- Genre: Thriller, Crime
- Written by: Amlan Majumder
- Screenplay by: Amlan Majumder
- Directed by: Rajdeep Ghosh
- Starring: Sohini Guha Roy, Shantilal Mukherjee, Amlan Majumder, Indrasish Roy, Samiul Alam, Sandy Rong, Moumita Dutta
- Music by: Pranjal Das
- Country of origin: India
- Original language: Bengali
- No. of seasons: 1
- No. of episodes: 5

Production
- Cinematography: Shubhajit Roy

Original release
- Release: 21 February 2025

= @Followers =

Indian Bengali language crime and thriller web series

@Followers is a 2025 Indian Bengali language crime and thriller web series directed by Rajdeep Ghosh. Amlan Majumder is the producer and writer.

The series starring Sohini Guha Roy, Shantilal Mukherjee, Amlan Majumder, Indrasish Roy, Samiul Alam, Sandy Rong, and Moumita Dutta.

Cinematography is done by Shubhajit Roy and music is composed by Pranjal Das.

== Cast ==
- Sohini Guha Roy
- Shantilal Mukherjee
- Amlan Majumder
- Indrasish Roy
- Samiul Alam
- Sandy Rong
- Moumita Dutta
- Koyel Dhar
- Sayantani Majumder
- Santanu Ghosh
- Nandadulal Tripathi

== Episodes ==

| No. | Title | Directed by | Original release date |
| 1 | "Khela Shuru" | Rajdeep Ghosh | 21 February 2025 |
Hiya immerses herself in a new game that utilizes social media as a tool.
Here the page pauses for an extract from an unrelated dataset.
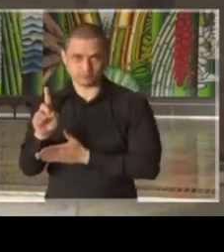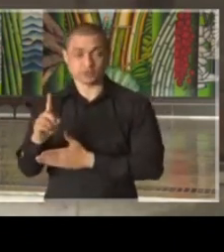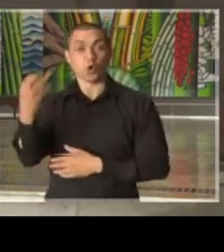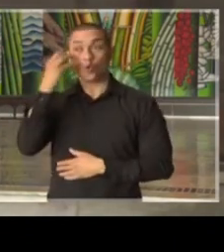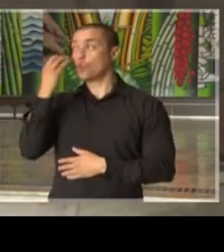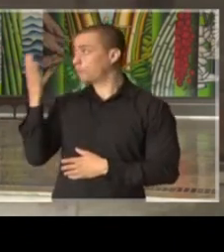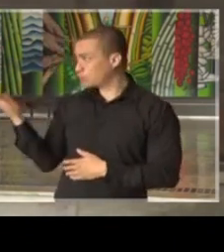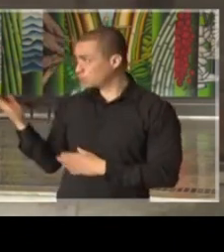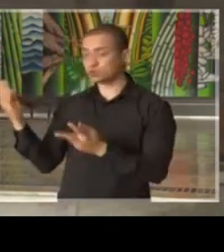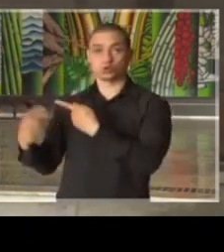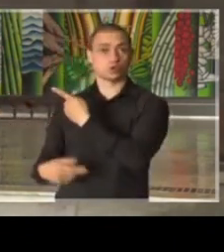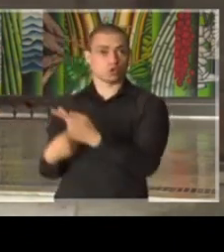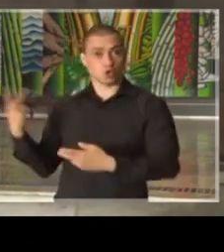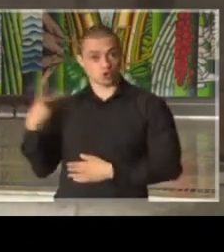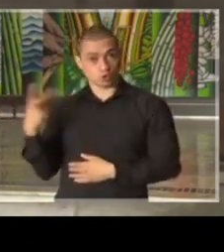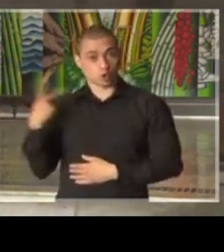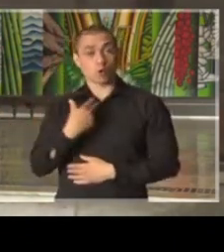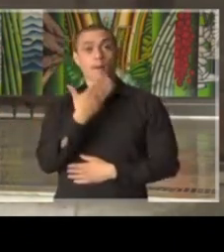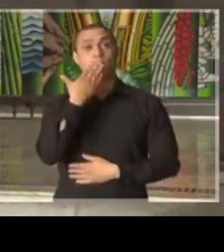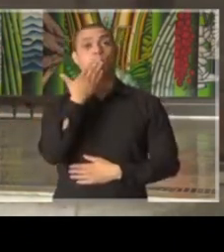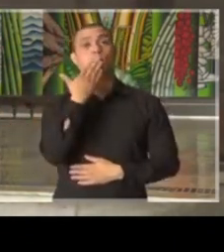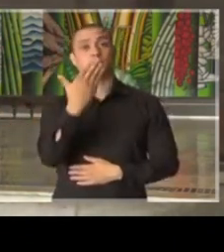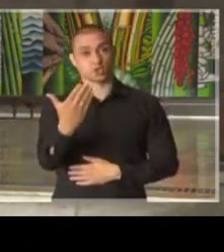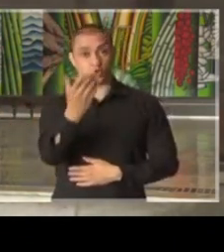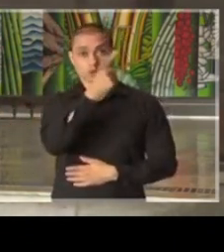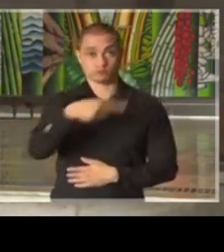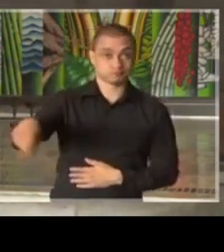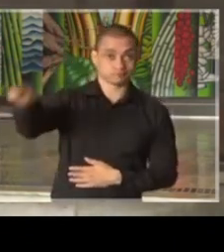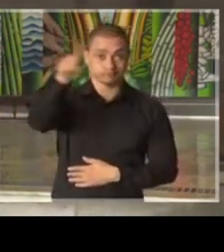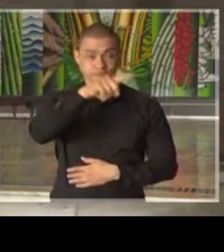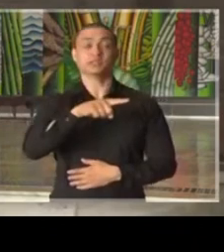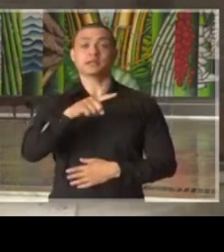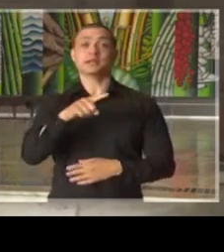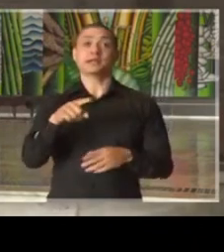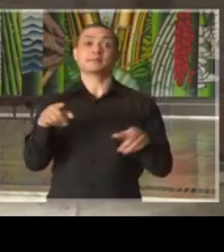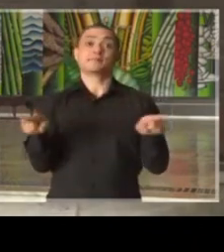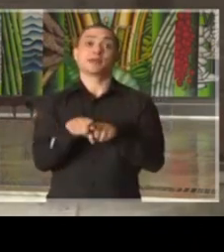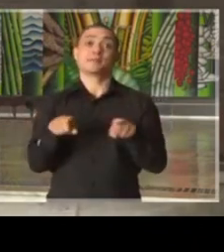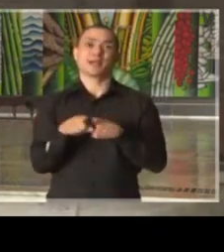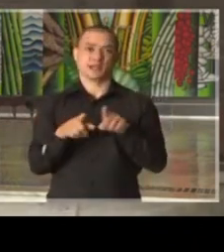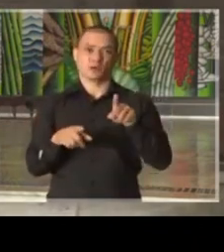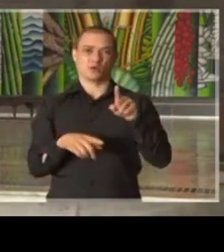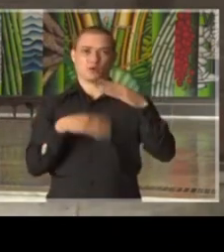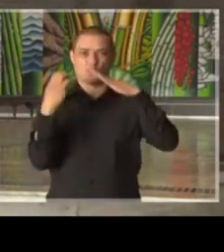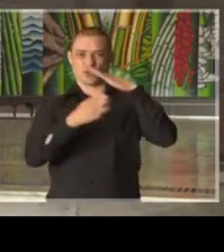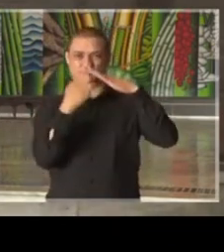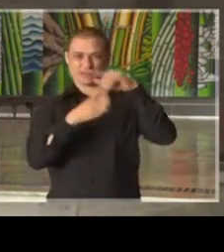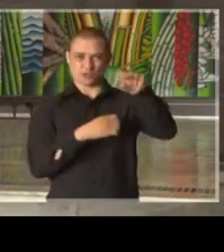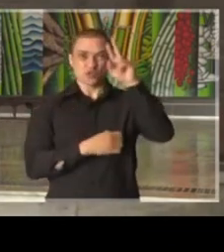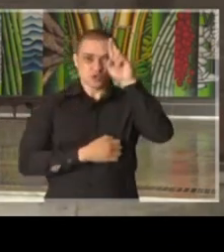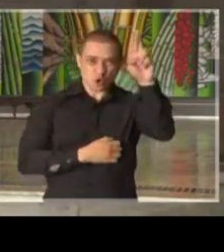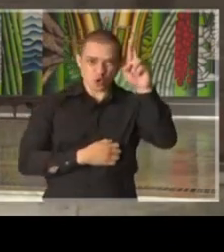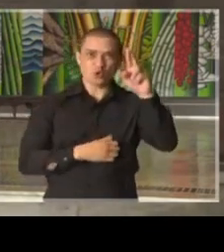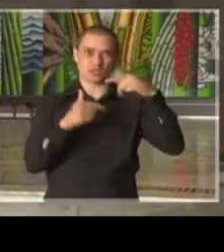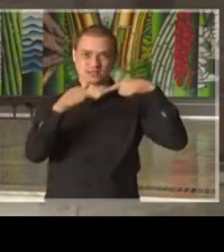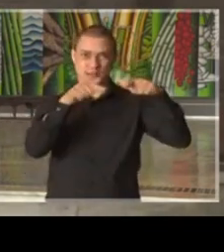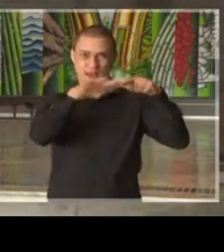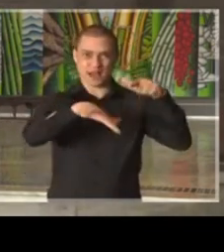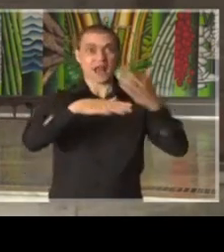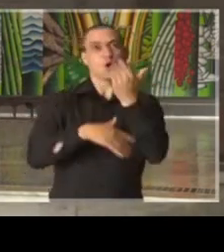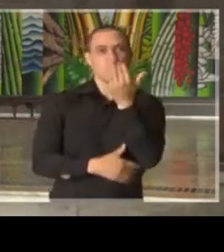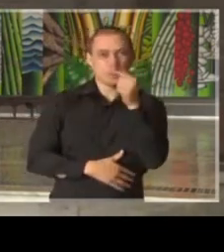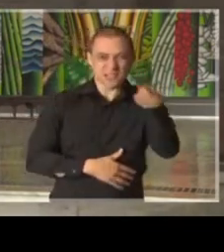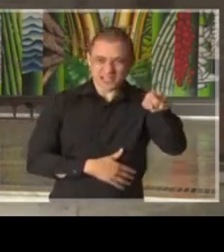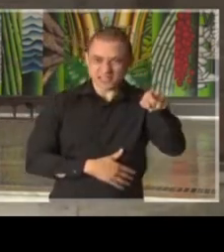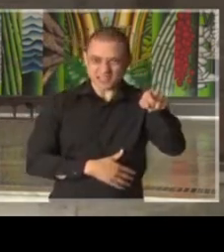Covas e eu pedimos e solicitamos que os empresários que atuam na área de alimentação, principalmente,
However, what is the nature of the game?
| 2 | "Mrityu Na Hotya?" | Rajdeep Ghosh | 21 February 2025 |
Only one question arises following Hiya's tragic demise in this perilous realm of social media. Is it a natural death or homicide?
| 3 | "Antardwanda" | Rajdeep Ghosh | 21 February 2025 |
What weapon would Inspector Anukul Barman select to advance the case? Is it social media or his cognition?
| 4 | "Sutro" | Rajdeep Ghosh | 21 February 2025 |
A deeply disturbed individual receives a clue that links to his cognition and social media.
| 5 | "Khela Sesh" | Rajdeep Ghosh | 21 February 2025 |
Investigation concluded. Who will prevail in the game now? Inspector Anukul Barman or the perpetrator?